Don't Phishers Do the Math?

How smart is it to blast out phishing spam nationwide (if not worldwide) when the only possible customers of the financial institution being targeted are in the Texas Gulf Coast region?

I got a typical "error in your billing information" phishing message purporting to come from the Texas Dow Employees Credit Union. I checked out their real Web site, and they claim to have 93,000 customers in the gulf coast region (in and around Houston).

The chance of one of these messages reaching the inbox of a TDECU customer has got to be less than miniscule (if, as a California resident, I'm on the target list). Subtract from that the number of recipient customers who (I hope) smell a rat and won't respond. Better still, as I was composing this blog entry, the owner of the hacked site with the phony page shut it down (within minutes of reporting!).
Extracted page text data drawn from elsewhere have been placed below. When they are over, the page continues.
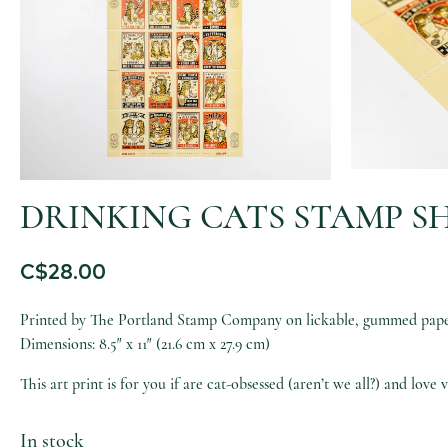
DRINKING CATS STAMP SH
C$
28.00
Printed by The Portland Stamp Company on lickable, gummed paper 
Dimensions: 8.5″ x 11″ (21.6 cm x 27.9 cm)
This art print is for you if are cat-obsessed (aren’t we all?) and love 
In stock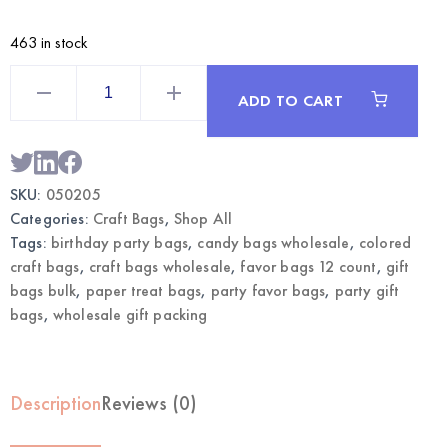
463 in stock
Sticks
Craft
ADD TO CART
Bags
Large
12CT
with
Sticks
|
SKU:
050205
Wholesale
Gift
Categories:
Craft Bags
,
Shop All
Bags
quantity
Tags:
birthday party bags
,
candy bags wholesale
,
colored
craft bags
,
craft bags wholesale
,
favor bags 12 count
,
gift
bags bulk
,
paper treat bags
,
party favor bags
,
party gift
bags
,
wholesale gift packing
Description
Reviews (0)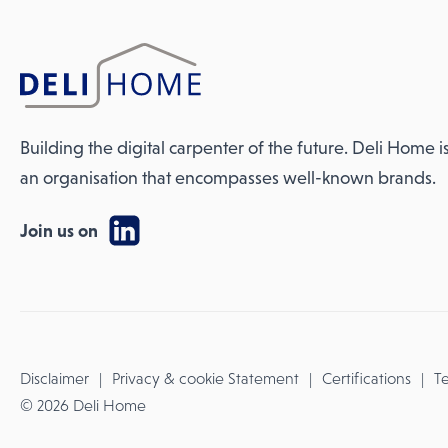
Building the digital carpenter of the future. Deli Home i
an organisation that encompasses well-known brands.
Join us on
Disclaimer
Privacy & cookie Statement
Certifications
Te
© 2026 Deli Home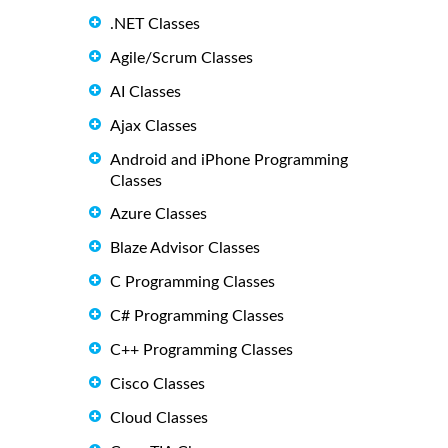
.NET Classes
Agile/Scrum Classes
AI Classes
Ajax Classes
Android and iPhone Programming
Classes
Azure Classes
Blaze Advisor Classes
C Programming Classes
C# Programming Classes
C++ Programming Classes
Cisco Classes
Cloud Classes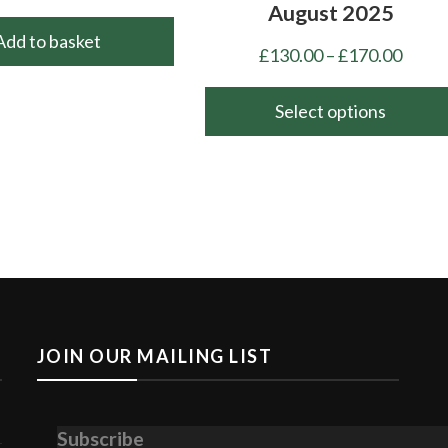
August 2025
Add to basket
Price
£
130.00
–
£
170.00
range
£130.
Select options
throu
This
£170.
product
has
multiple
variants.
The
options
may
JOIN OUR MAILING LIST
be
chosen
on
Subscribe
the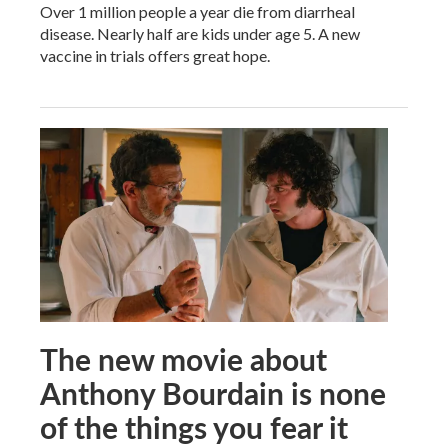
Over 1 million people a year die from diarrheal
disease. Nearly half are kids under age 5. A new
vaccine in trials offers great hope.
The new movie about
Anthony Bourdain is none
of the things you fear it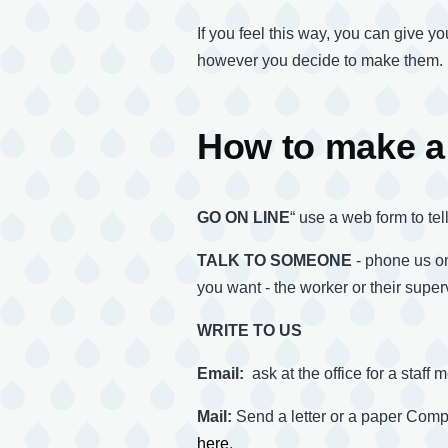
If you feel this way, you can give 
however you decide to make them.
How to make a
GO ON LINE
“ use a web form to te
TALK TO SOMEONE
- phone us on
you want - the worker or their superv
WRITE TO US
Email:
ask at the office for a staff
Mail:
Send a letter or a paper Co
here
.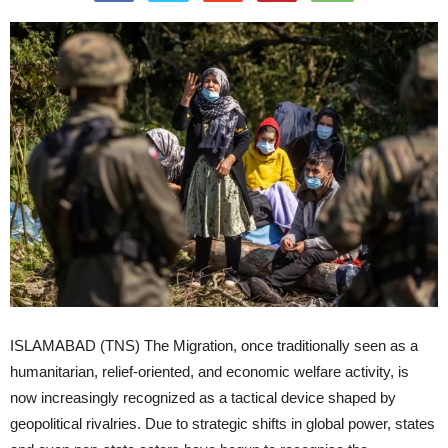
ISLAMABAD (TNS) The Migration, once traditionally seen as a
humanitarian, relief-oriented, and economic welfare activity, is
now increasingly recognized as a tactical device shaped by
geopolitical rivalries. Due to strategic shifts in global power, states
What I like, in a way, about this kind of phoolish attempt (like the ones that get sent through email systems that tag the Subject: line as SPAM or PHISHING before the recipient sees them) is that somewhere along the line, the individual who caused the message to be sent had to exchange something of value to get the message out—usually through botnets these days. It may not be a high expense, but these guys are working on low margins and very low response rates. If a phishing run yields no account names and passwords, the "investment" was a failure.

My biggest wish in the spam world is that spamming, phishing, and other criminal activity no longer pays for itself and the word spreads among the crooks (and wannabe crooks). When the crooks contribute to their own failure through stupidity, who could ask for anything more?